As big media will always do, MTV is following the money, and the network is giving Tila another "Shot at Love"(that Tila's relationship with Bobby didn't last shocked no one and helps remind us just how unreal and scripted "reality" TV is). So what can Tila and her handlers do the second time around to air a show with a new vision for sex and sexuality in the 21st century?
Well, for starters, Tila's being "a bisexual" shouldn't be used as a gimmick to shock the audience and the other contestants. Also, the contestants should not be penalized for being attracted to each other (regardless of race and sex). And the cast could have more options that just pairing off.
I don't suggest the viability of polyamory because of Tila's bisexuality. People who are bisexual are just as (un)able to be monogamous as straight or lesbian/gay people, and polyamorous relationships can span all sexual orientations. Polyamory, or consensual nonmonogamy, recognizes a basic fact of human sexuality: the eye will wander. If open relationships were a socially acceptable option, we'd think very differently about "adultery," and we'd probably craft very different romantic relationships.
Given the fact that adultery is wrapped up with lying, estimates of its prevalence vary widely, but www.infidelityfacts.com claims that 57 percent of men and 54 percent of women admit to having cheated in a relationship. As with so many other things we obsess over (sex, race, sexual orientation, etc.), adultery is a social construct, and it varies from culture to culture. Pamela Druckerman explored various cultural views of adultery in her book Lust in Translation: The Rules of Infidelity from Tokyo to Tennessee; apparently Russians have a much more permissive view of adultery, and in Japan the real crime isn't the sexual betrayal but indiscretion. When you consider that more than half of all marriages end in divorce, it's not hard to believe that infidelity could be widespread and a contributing factor.
Consensual nonmonogamy would make it possible for partners to honestly tell each other when they are attracted to other people and even go out on dates with other people with the full knowledge and blessing of their primary partner. It would be possible for a couple to welcome another person (or persons) into their relationship (and bedroom).
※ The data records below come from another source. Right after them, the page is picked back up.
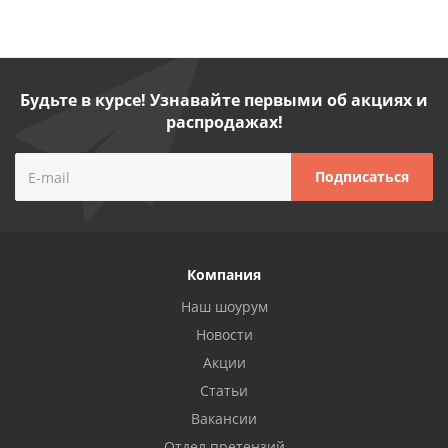
Будьте в курсе! Узнавайте первыми об акциях и
распродажах!
Компания
Наш шоурум
Новости
Акции
Статьи
Вакансии
Отдел претензий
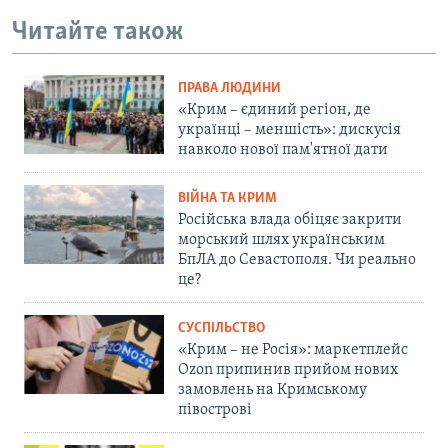
Читайте також
ПРАВА ЛЮДИНИ
«Крим – єдиний регіон, де
українці – меншість»: дискусія
навколо нової пам'ятної дати
ВІЙНА ТА КРИМ
Російська влада обіцяє закрити
морський шлях українським
БпЛА до Севастополя. Чи реально
це?
СУСПІЛЬСТВО
«Крим – не Росія»: маркетплейс
Ozon припинив прийом нових
замовлень на Кримському
півострові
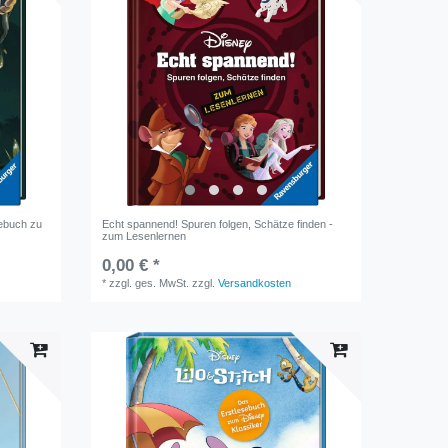
sebuch zu
Echt spannend! Spuren folgen, Schätze finden -
zum Lesenlernen
0,00 € *
*
zzgl. ges. MwSt.
zzgl.
Versandkosten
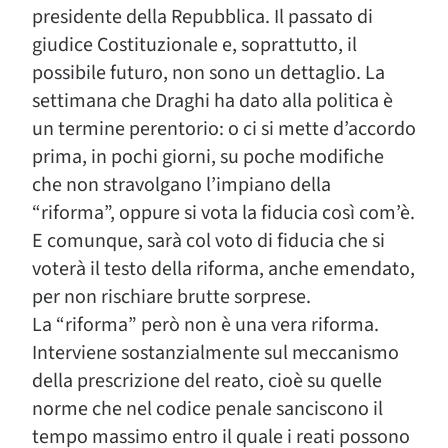
presidente della Repubblica. Il passato di
giudice Costituzionale e, soprattutto, il
possibile futuro, non sono un dettaglio. La
settimana che Draghi ha dato alla politica è
un termine perentorio: o ci si mette d’accordo
prima, in pochi giorni, su poche modifiche
che non stravolgano l’impiano della
“riforma”, oppure si vota la fiducia così com’è.
E comunque, sarà col voto di fiducia che si
voterà il testo della riforma, anche emendato,
per non rischiare brutte sorprese.
La “riforma” però non è una vera riforma.
Interviene sostanzialmente sul meccanismo
della prescrizione del reato, cioè su quelle
norme che nel codice penale sanciscono il
tempo massimo entro il quale i reati possono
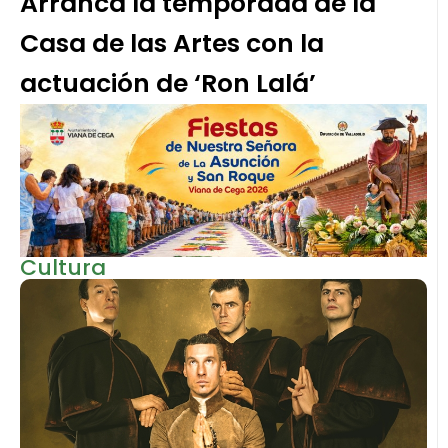
Arranca la temporada de la
Casa de las Artes con la
actuación de ‘Ron Lalá’
Cultura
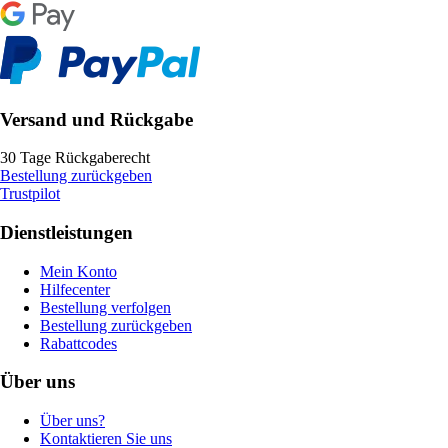
Versand und Rückgabe
30 Tage Rückgaberecht
Bestellung zurückgeben
Trustpilot
Dienstleistungen
Mein Konto
Hilfecenter
Bestellung verfolgen
Bestellung zurückgeben
Rabattcodes
Über uns
Über uns?
Kontaktieren Sie uns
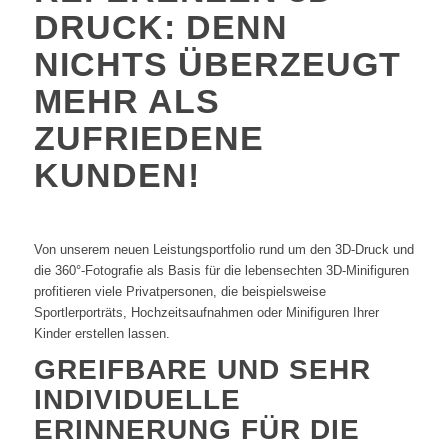
DRUCK: DENN
NICHTS ÜBERZEUGT
MEHR ALS
ZUFRIEDENE
KUNDEN!
Von unserem neuen Leistungsportfolio rund um den 3D-Druck und
die 360°-Fotografie als Basis für die lebensechten 3D-Minifiguren
profitieren viele Privatpersonen, die beispielsweise
Sportlerporträts, Hochzeitsaufnahmen oder Minifiguren Ihrer
Kinder erstellen lassen.
GREIFBARE UND SEHR
INDIVIDUELLE
ERINNERUNG FÜR DIE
It would certainly give new meaning to the idea of a "blended family" (Heather could have three mommies instead of just two). Obviously, these possibilities exist outside of the legal frame of marriage. But, as the 250 authors, activists, intellectuals and celebrities (gay and straight) who wrote the Beyond Same-Sex Marriage statement noted, "Marriage is not the only worthy form of family or relationship, and it should not be legally and economically privileged above all others."
Nonmonogamy could be gaining ground. When I was in college, many of my friends were reading The Ethical Slut: A Guide to Infinite Sexual Possibilities. In New York this past October, an organization called PolyamorousNYC held a series of "Poly Pride" events, including an all-gender cuddle party that broke attendance records. Personally, I know polyamorous couples whose relationships seem no less stable or fulfilling than my own monogamous one (I swear to my boyfriend that I'm not envious).
Who knows, maybe polyamory is the future of sex and sexuality; or at least it could become a more acceptable option. It could certainly make Tila Tequila's A Shot at Love, Season 2, more entertaining and ground-breaking.